La Corte costituzionale ha la sua seconda presidente donna a tre anni dall’esperienza di Marta Cartabia, attuale ministra della Giustizia. Alle 15 i giudici della Consulta si sono riuniti per votare il successore di Giuliano Amato: in nemmeno un’ora la scelta è ricaduta sulla vicepresidente Silvana Sciarra, 74 anni, originaria di Trani, professoressa emerita di Diritto del lavoro all’università di Firenze. Per l’elezione nelle prime due votazioni era necessaria la maggioranza assoluta (8 giudici su 15): Sciarra, la più anziana tra i tre vicepresidenti in corsa per la carica, l’ha spuntata per un solo voto di maggioranza contro i 7 di Daria De Pretis, mentre il terzo contendente, Nicolò Zanon, non ha raccolto nemmeno una preferenza. Allieva del celebre giuslavorista Gino Giugni, con cui si è laureata all’università di Bari, Sciarra è stata relatrice – tra le altre – della sentenza che a luglio 2022 ha dichiarato indifferibile la riforma delle norme sui licenziamenti, e quella che ha ritenuto discriminatoria la limitazione del bonus bebè ad alcune categorie di migranti.

“Ringrazio i miei colleghi per la fiducia” la prima dichiarazione della neo-presidente, che ha detto di voler “rafforzare la collegialità” del supremo organo giurisdizionale italiano. “Ho il privilegio di avere i capelli bianchi.
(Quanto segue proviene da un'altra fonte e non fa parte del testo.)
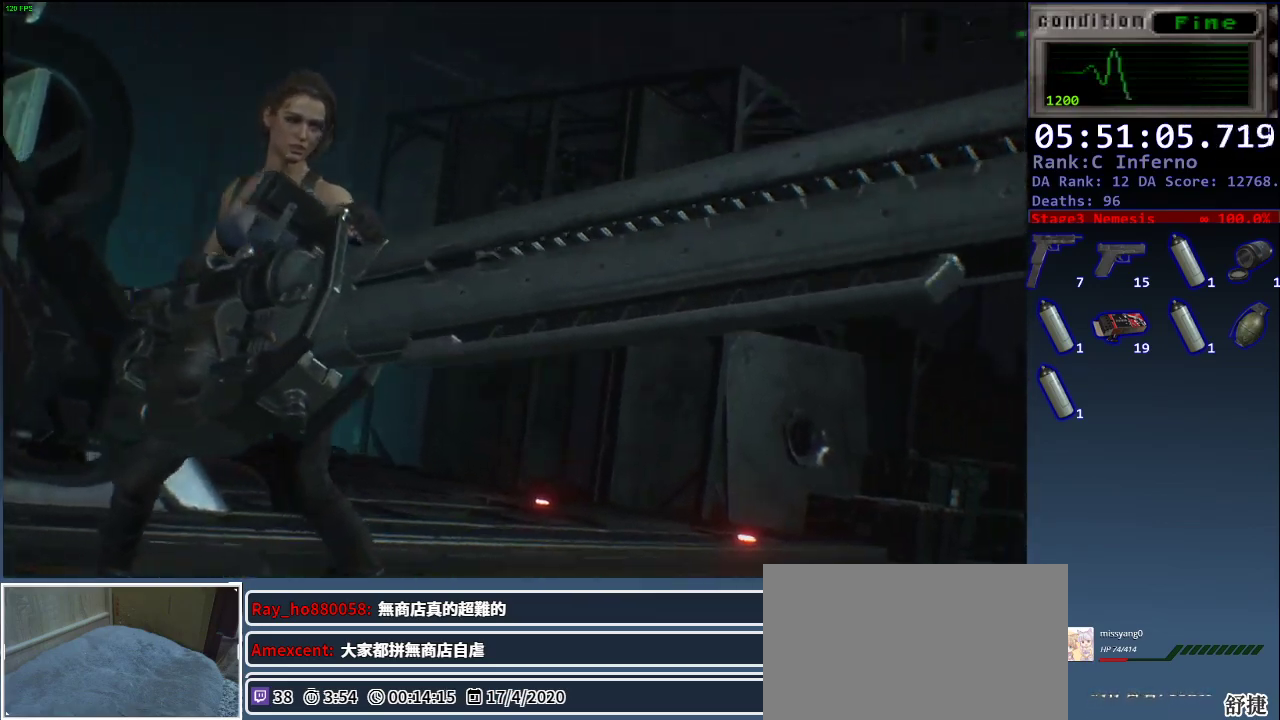
{"keys": [], "mouse": [], "events": []}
La Corte ha voluto forse premiare questo criterio della anzianità”, ha affermato in conferenza stampa, sottolineando l’importanza della “sobrietà” da cui “l’istituzione prende autorevolezza, trasparenza e indipendenza”. Ha poi affrontato il tema dei “moniti” che ultimamente sempre più spesso l’organo rivolge al Parlamento esortandolo a legiferare su determinate materie, rinviando a volte le stesse decisioni di merito: “È una tecnica che la Corte ha usato recentemente decidendo di volta in volta e in piena collegialità. Per ora credo si sia mossa sul solco del rispetto del Parlamento. Noi abbiamo fatto quello che ritenevamo giusto fare e continueremo a farlo”, ha riferito. E rispondendo a una domanda sui futuri assetti istituzionali post-voto ha affermato: “Ho fiducia nelle istituzioni. Non posso non averla, non posso non pensare che se ci fosse una forte maggioranza non ci sarà attenzione al pluralismo. Me lo auguro fortemente. Il mio è un messaggio di fiducia e rispetto nelle istituzioni”.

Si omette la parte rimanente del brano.